Always need to 'Resume' crawl
« on: July 27, 2009, 07:11:13 PM »
Oleg, please help me figure this out...

Every time I run a crawl, it stops running after a while. I have the configuration set to save the script state every 30 seconds... this enables me to manually 'Resume' from the point where it stopped. That's not such a big problem when I'm manually running the crawl - However it also stops the crawl when I run my scheduled weekly cron job also, and this is where it's a bigger problem.
I've read many posts about people saying that it takes many hours to crawl but that's not my issue... it definitely is stopping - when it stops, I lose the "Transferring data from..." (lower left corner of firefox browser), and I lose the Status bar (lower right corner of browser).

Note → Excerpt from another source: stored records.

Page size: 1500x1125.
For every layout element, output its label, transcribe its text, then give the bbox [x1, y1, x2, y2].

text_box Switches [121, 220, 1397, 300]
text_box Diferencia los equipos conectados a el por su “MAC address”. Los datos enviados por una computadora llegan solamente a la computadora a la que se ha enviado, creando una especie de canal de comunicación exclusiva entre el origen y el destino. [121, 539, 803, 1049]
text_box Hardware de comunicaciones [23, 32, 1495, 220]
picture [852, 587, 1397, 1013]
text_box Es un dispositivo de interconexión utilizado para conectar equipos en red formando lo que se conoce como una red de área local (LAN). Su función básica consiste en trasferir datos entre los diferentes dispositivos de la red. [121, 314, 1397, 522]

I also get this error every time the cron job runs (this gets emailed to me by godaddy):
Quote
/web/cgi-bin/php5: Symbol `client_errors' has different size in shared object, consider re-linking
Set-Cookie: PHPSESSID=77fpbbomtl4iegge4elaknf5h7; path=/
Expires: Thu, 19 Nov 1981 08:52:00 GMT
Cache-Control: no-store, no-cache, must-revalidate, post-check=0, pre-check=0
Pragma: no-cache
Content-type: text/html
What can I do about this error? What does it mean???

Thanks so much!
Re: Always need to 'Resume' crawl
« Reply #1 on: July 28, 2009, 08:36:24 AM »
Hello,

you can resolve the issue by modifying the configuration of PHP on your server, particularly these 2 settings should be increased:
max_execution_time
memory_limit
Re: Always need to 'Resume' crawl
« Reply #2 on: July 29, 2009, 06:55:08 PM »
Wow... this is really a problem for me... I couldn't find the control for these settings in my Hosting Manager so I called GoDaddy. They said that the reason there's no control for those settings is because they don't cap them... with godaddy, those time settings are unlimited. They said to check with my ISP, which I'll try now. Can you please address my question about the error when running cron job...
Quote
/web/cgi-bin/php5: Symbol `client_errors' has different size in shared object, consider re-linking
Set-Cookie: PHPSESSID=77fpbbomtl4iegge4elaknf5h7; path=/
Expires: Thu, 19 Nov 1981 08:52:00 GMT
Cache-Control: no-store, no-cache, must-revalidate, post-check=0, pre-check=0
Pragma: no-cache
Content-type: text/html
Re: Always need to 'Resume' crawl
« Reply #3 on: July 29, 2009, 08:03:43 PM »
Oleg,
I just found another of your posts to another user which addresses the problem of the generator freezing. You told him the same thing (change php settings) but in your response to him, you mentioned a php.ini file. I found mine on my server but it doesn't have the lines you mentioned... can you pls tell me what to do with this file? here it is:
Quote
register_globals = off
allow_url_fopen = off

expose_php = Off
max_input_time = 60
variables_order = "EGPCS"
extension_dir = ./
upload_tmp_dir = /tmp
precision = 12
SMTP = relay-hosting.secureserver.net
url_rewriter.tags = "a=href,area=href,frame=src,input=src,form=,fieldset="

[Zend]
zend_extension=/usr/local/zo/ZendExtensionManager.so
zend_extension=/usr/local/zo/4_3/ZendOptimizer.so

Thanks! Oh, still need an answer on the above question about cron error also.
Re: Always need to 'Resume' crawl
« Reply #4 on: July 30, 2009, 07:46:31 AM »
Hello,

in case if those  lines are not found in php.ini you should simply add them (insert at any place of file).

re: cron task

The first line is related to php configuration, but it shouldn't affect running of scripts.